Symptoms of Food Sensitivity
The following symptoms manifesting one to three or more days after eating certain foods are a clear sign of a food sensitivity.
- Unclear thinking / brain fog
- Joint pain
- Runny nose
- Anxiety, depression, mood swings
- Dry and/or itchy skin
The Most Common Food Sensitivities
- Dairy: Lactose intolerance is due to a lack of lactase enzymes, making it difficult to digest lactose. This causes problems with digestion resulting in bloating, abdominal pain, diarrhea, gas, and nausea.
- Gluten: Wheat, rye, barley, and triticale all have proteins collectively called “gluten”. A gluten intolerance is the body’s inability to break down these proteins. Symptoms include abdominal pain, bloating, diarrhea or constipation, fatigue, headaches, joint pain, rashes, mood swings, and anemia.
- Caffeine: Some people have a genetic predisposition to caffeine intolerance, resulting in rapid heartbeat, anxiety, and insomnia they consume it.
- Salicylates: These are natural chemicals found in plants used for protection against insects and diseases. They have anti-inflammatory properties.
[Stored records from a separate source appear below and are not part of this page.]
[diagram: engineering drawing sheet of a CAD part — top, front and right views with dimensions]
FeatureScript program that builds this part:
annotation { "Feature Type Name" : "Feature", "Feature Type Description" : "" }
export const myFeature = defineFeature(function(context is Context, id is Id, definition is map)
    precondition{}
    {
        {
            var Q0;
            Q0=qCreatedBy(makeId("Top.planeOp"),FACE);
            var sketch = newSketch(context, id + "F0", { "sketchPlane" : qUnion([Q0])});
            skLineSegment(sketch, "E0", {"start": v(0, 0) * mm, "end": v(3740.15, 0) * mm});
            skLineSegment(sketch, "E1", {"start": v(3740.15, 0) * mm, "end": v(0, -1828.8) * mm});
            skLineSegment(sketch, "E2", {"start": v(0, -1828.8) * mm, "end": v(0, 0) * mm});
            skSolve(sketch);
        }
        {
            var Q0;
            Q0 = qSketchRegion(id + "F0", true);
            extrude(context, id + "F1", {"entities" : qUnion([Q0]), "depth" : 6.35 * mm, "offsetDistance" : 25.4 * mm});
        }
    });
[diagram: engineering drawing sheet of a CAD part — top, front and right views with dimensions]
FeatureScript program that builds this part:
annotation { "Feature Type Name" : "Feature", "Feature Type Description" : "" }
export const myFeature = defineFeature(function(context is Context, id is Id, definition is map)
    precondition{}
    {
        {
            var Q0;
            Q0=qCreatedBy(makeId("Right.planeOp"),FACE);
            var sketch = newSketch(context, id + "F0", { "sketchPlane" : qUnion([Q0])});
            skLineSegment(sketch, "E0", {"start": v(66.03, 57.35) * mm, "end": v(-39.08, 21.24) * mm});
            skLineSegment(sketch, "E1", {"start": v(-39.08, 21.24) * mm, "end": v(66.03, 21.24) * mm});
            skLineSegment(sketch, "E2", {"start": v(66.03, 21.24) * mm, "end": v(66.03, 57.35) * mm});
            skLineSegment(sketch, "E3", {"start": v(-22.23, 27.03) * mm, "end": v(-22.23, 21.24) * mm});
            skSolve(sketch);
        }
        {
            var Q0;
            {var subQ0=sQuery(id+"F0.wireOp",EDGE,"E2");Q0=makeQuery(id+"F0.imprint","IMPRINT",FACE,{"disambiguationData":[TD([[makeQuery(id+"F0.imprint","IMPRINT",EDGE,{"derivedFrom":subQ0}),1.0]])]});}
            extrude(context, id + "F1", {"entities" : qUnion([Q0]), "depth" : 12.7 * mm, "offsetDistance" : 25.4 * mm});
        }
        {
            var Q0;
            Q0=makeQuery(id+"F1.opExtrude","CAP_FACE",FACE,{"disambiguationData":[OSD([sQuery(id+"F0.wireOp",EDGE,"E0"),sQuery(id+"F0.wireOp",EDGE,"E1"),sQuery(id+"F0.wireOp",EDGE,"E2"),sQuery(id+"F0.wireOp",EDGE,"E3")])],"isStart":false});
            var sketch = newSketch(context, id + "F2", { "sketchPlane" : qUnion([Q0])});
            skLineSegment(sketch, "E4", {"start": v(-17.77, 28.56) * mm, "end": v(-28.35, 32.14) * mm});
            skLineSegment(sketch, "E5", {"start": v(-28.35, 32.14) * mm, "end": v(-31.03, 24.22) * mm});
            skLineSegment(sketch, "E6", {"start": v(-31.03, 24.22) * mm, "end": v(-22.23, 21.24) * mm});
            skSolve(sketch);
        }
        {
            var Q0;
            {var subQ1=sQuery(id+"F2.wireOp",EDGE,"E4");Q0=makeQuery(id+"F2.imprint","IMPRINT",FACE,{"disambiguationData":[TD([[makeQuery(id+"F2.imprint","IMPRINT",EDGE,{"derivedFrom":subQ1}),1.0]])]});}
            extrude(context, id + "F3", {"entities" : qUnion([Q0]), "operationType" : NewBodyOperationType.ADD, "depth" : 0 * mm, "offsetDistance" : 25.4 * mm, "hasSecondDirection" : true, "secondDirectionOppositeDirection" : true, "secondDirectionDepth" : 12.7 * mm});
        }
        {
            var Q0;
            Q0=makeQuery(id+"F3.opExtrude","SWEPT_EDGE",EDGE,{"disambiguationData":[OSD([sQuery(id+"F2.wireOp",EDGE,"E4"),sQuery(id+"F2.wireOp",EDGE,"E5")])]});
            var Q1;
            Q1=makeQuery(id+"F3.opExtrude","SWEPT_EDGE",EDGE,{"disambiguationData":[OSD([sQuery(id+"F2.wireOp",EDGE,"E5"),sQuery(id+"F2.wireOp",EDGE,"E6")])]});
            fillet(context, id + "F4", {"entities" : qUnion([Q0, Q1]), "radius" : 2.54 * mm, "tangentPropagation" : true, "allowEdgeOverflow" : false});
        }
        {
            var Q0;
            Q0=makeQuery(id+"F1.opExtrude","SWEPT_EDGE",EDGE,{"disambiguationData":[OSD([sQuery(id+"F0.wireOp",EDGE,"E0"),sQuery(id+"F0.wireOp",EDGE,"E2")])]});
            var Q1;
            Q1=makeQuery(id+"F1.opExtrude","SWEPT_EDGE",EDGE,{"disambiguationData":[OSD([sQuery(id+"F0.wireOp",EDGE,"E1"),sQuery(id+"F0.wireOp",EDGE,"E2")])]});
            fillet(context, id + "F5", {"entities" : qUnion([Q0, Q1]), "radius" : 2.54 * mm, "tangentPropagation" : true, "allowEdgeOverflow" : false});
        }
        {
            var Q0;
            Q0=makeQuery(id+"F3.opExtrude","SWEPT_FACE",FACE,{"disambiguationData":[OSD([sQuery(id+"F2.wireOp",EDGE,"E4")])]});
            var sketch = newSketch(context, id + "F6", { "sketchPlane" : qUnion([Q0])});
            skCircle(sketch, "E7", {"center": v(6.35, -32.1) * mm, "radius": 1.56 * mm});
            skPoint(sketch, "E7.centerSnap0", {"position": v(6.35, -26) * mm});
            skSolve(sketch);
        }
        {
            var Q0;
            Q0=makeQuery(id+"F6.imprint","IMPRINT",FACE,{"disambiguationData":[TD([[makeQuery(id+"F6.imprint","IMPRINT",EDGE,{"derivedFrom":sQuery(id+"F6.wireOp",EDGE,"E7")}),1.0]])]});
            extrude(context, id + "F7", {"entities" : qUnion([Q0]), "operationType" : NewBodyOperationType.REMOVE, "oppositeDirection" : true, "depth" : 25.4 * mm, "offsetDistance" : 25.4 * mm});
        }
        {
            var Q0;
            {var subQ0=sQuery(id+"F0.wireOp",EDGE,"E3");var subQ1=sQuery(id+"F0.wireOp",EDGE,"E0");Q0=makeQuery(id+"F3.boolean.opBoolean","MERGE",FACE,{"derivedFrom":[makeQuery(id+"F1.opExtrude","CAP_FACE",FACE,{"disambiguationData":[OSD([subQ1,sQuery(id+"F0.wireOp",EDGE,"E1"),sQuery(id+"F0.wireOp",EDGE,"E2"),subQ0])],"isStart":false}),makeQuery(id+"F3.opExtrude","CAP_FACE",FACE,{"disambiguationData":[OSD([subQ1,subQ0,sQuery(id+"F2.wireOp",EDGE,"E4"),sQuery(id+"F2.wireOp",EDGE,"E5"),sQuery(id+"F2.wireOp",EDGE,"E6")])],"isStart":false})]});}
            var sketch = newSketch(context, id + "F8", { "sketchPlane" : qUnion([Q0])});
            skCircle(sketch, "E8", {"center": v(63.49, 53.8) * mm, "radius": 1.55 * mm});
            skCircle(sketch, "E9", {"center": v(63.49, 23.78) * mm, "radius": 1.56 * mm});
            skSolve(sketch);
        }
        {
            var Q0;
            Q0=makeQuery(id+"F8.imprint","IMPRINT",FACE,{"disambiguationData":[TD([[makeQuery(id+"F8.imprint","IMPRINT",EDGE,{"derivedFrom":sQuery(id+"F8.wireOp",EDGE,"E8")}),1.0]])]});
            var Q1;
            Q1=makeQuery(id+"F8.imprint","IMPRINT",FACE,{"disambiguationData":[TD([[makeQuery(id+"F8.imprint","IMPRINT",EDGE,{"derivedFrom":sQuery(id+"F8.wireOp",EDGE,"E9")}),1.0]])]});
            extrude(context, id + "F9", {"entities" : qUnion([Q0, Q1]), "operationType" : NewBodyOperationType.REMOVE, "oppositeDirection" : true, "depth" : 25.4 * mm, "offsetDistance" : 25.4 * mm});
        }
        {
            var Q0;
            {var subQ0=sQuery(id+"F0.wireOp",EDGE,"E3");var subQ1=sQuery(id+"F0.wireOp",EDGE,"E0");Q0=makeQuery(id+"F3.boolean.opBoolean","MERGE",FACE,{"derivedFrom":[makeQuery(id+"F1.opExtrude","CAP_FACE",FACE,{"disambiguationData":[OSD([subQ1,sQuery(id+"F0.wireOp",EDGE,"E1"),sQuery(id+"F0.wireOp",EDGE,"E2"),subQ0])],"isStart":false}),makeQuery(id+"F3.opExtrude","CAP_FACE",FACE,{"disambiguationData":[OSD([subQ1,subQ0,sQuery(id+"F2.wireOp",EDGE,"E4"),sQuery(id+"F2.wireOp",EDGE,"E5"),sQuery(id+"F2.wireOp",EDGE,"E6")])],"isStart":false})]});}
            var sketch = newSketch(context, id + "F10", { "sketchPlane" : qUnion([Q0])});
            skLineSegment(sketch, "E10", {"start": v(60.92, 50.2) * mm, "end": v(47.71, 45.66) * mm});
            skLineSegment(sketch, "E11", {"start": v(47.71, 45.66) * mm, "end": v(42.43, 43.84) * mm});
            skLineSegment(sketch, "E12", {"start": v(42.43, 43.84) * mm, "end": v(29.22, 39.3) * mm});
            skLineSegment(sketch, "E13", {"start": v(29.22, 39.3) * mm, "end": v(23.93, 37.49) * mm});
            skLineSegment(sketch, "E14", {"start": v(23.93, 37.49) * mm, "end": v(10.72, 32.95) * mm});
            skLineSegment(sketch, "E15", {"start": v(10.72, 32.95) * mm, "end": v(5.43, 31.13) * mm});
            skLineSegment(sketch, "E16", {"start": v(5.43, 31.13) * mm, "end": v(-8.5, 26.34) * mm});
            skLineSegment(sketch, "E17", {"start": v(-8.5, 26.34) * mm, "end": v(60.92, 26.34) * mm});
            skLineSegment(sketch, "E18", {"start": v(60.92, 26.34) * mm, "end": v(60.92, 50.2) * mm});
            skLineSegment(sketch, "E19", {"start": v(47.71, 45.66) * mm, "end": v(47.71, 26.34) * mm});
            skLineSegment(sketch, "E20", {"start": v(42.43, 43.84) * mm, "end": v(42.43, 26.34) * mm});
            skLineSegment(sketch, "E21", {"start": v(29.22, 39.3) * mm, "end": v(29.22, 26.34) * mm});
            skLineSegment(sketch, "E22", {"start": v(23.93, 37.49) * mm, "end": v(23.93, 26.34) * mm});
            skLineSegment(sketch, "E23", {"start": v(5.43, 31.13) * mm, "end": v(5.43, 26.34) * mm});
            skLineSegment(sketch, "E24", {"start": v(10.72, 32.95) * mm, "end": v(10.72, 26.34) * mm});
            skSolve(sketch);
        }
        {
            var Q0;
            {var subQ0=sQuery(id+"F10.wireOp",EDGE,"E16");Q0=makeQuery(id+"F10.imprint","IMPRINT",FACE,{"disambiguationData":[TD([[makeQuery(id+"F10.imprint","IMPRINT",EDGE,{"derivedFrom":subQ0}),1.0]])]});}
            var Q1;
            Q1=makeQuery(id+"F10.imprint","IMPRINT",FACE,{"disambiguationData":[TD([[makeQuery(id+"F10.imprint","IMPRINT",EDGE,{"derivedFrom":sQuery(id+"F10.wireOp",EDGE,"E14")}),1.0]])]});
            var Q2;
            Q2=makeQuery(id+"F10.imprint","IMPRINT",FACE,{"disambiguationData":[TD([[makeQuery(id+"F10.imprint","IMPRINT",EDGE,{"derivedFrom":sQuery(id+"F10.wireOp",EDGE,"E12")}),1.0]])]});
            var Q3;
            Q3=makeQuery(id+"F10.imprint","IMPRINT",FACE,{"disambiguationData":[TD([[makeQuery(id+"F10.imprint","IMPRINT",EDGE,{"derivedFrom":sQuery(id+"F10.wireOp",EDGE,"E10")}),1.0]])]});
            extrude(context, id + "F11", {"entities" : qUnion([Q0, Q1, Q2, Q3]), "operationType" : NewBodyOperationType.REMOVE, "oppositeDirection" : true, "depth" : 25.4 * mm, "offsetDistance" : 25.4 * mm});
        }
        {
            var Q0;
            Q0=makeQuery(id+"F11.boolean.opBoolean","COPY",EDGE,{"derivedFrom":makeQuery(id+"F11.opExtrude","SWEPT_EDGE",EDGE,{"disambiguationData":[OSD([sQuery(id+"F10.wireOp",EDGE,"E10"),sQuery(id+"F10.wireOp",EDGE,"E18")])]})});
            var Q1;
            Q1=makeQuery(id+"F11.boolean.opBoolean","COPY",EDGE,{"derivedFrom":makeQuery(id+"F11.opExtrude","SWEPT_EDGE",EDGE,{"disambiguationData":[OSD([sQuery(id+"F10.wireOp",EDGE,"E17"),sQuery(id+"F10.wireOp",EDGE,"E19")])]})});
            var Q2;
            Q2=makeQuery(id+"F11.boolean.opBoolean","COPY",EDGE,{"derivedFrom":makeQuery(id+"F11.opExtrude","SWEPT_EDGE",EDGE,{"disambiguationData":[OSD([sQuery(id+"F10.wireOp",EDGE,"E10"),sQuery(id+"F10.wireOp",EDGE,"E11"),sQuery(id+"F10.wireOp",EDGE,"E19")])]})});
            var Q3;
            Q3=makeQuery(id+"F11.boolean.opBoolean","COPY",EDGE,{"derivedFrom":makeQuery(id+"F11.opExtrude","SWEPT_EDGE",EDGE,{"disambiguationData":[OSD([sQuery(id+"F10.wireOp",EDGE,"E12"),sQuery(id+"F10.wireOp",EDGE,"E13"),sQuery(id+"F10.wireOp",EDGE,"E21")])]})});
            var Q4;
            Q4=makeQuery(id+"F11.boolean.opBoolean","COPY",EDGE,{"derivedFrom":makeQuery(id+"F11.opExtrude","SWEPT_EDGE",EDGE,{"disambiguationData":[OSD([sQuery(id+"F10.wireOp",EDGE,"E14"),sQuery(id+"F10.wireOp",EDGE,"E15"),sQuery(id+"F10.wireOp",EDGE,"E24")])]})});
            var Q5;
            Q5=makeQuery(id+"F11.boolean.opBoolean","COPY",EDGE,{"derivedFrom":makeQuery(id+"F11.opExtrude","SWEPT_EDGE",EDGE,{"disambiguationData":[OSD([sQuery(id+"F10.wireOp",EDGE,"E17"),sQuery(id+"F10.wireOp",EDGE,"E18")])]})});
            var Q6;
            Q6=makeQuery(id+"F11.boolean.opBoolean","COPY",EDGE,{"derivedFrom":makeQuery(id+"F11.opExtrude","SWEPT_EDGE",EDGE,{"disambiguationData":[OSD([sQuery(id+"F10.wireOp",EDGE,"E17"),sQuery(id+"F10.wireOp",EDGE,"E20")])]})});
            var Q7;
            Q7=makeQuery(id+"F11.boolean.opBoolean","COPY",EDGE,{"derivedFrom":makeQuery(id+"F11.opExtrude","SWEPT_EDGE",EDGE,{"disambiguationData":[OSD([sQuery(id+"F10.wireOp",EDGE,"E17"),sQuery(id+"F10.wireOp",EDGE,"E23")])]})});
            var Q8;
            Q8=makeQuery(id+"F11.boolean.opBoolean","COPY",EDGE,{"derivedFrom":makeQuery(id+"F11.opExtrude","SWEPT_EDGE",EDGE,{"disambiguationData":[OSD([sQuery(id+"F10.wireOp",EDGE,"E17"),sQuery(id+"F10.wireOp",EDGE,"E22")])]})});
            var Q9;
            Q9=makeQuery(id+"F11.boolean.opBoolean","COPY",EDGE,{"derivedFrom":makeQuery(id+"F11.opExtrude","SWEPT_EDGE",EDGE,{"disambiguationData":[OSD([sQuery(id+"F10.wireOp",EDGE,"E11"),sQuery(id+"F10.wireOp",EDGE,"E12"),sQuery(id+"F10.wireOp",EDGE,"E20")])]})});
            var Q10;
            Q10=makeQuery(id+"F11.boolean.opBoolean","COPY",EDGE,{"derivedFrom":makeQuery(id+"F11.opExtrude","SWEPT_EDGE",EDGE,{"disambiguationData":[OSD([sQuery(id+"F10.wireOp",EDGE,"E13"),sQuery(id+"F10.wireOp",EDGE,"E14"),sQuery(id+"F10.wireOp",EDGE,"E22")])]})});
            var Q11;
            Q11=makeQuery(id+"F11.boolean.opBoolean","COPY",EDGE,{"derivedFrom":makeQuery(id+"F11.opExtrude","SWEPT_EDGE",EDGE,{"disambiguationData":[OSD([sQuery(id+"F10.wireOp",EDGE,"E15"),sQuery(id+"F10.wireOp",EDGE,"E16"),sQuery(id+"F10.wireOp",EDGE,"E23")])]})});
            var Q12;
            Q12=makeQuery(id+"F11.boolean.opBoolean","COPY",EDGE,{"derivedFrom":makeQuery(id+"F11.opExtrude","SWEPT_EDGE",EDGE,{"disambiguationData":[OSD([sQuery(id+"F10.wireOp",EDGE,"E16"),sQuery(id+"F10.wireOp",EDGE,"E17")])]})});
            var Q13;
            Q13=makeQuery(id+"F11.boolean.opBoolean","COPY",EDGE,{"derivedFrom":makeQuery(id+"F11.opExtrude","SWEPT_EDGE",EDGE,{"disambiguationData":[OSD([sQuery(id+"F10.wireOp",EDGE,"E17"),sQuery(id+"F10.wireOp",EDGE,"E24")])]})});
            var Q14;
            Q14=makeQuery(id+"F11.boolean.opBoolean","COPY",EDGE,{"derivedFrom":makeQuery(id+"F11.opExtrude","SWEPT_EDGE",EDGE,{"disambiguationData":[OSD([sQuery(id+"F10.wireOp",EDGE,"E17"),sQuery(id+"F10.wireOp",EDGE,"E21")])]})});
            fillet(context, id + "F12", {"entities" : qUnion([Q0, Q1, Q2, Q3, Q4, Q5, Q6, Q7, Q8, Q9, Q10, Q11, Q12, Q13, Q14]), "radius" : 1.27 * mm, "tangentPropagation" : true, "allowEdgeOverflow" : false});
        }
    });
Those with sensitivity to salicylates experience sinus infections, stuffy nose, nasal and sinus polyps, hives, asthma, diarrhea, and gut inflammation.
- Amines: There are many types of amines, but when it comes to food intolerances, histamines are the main culprit. Histamine typically helps with digestion, immunity, and the nervous system. However, those with a sensitivity to histamine experience hives, flushed skin, itching, headaches, stomach pain, diarrhea, and low blood pressure.
- FODMAPs: These are carbohydrates found in many foods that can cause digestive problems for those intolerant to them. Symptoms include gas, diarrhea, bloating, constipation, and abdominal pain.
- Sulfites: These are chemicals mainly used for food and drink preservation. Those sensitive to sulfites experience flushing, hypotension, diarrhea, skin swelling and hives, and coughing fits.
- Fructose: A simple sugar found in many vegetables and fruits, fructose can cause many symptoms in those sensitive to it, including gas, diarrhea, nausea, vomiting, bloating, abdominal pain, and acid reflux.
Food Sensitivity Testing
There are different ways of testing for food sensitivity. The goal of doing so is to customize one’s diet to avoid those foods that result in negative symptoms. If you believe you are experiencing symptoms resulting from food sensitivity, get tested as soon as possible.